__The data__:
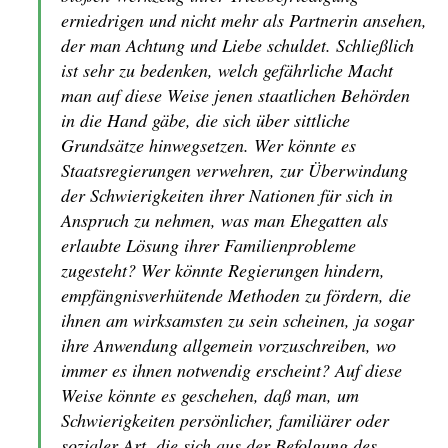
erniedrigen und nicht mehr als Partnerin ansehen,
der man Achtung und Liebe schuldet. Schließlich
ist sehr zu bedenken, welch gefährliche Macht
man auf diese Weise jenen staatlichen Behörden
in die Hand gäbe, die sich über sittliche
Grundsätze hinwegsetzen. Wer könnte es
Staatsregierungen verwehren, zur Überwindung
der Schwierigkeiten ihrer Nationen für sich in
Anspruch zu nehmen, was man Ehegatten als
erlaubte Lösung ihrer Familienprobleme
zugesteht? Wer könnte Regierungen hindern,
empfängnisverhütende Methoden zu fördern, die
ihnen am wirksamsten zu sein scheinen, ja sogar
ihre Anwendung allgemein vorzuschreiben, wo
immer es ihnen notwendig erscheint? Auf diese
Weise könnte es geschehen, daß man, um
Schwierigkeiten persönlicher, familiärer oder
sozialer Art, die sich aus der Befolgung des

__Exercise brief__: When you copy the listing, keep every line exactly as it is but leave out all images.

__Final answer__:
erniedrigen und nicht mehr als Partnerin ansehen,
der man Achtung und Liebe schuldet. Schließlich
ist sehr zu bedenken, welch gefährliche Macht
man auf diese Weise jenen staatlichen Behörden
in die Hand gäbe, die sich über sittliche
Grundsätze hinwegsetzen. Wer könnte es
Staatsregierungen verwehren, zur Überwindung
der Schwierigkeiten ihrer Nationen für sich in
Anspruch zu nehmen, was man Ehegatten als
erlaubte Lösung ihrer Familienprobleme
zugesteht? Wer könnte Regierungen hindern,
empfängnisverhütende Methoden zu fördern, die
ihnen am wirksamsten zu sein scheinen, ja sogar
ihre Anwendung allgemein vorzuschreiben, wo
immer es ihnen notwendig erscheint? Auf diese
Weise könnte es geschehen, daß man, um
Schwierigkeiten persönlicher, familiärer oder
sozialer Art, die sich aus der Befolgung des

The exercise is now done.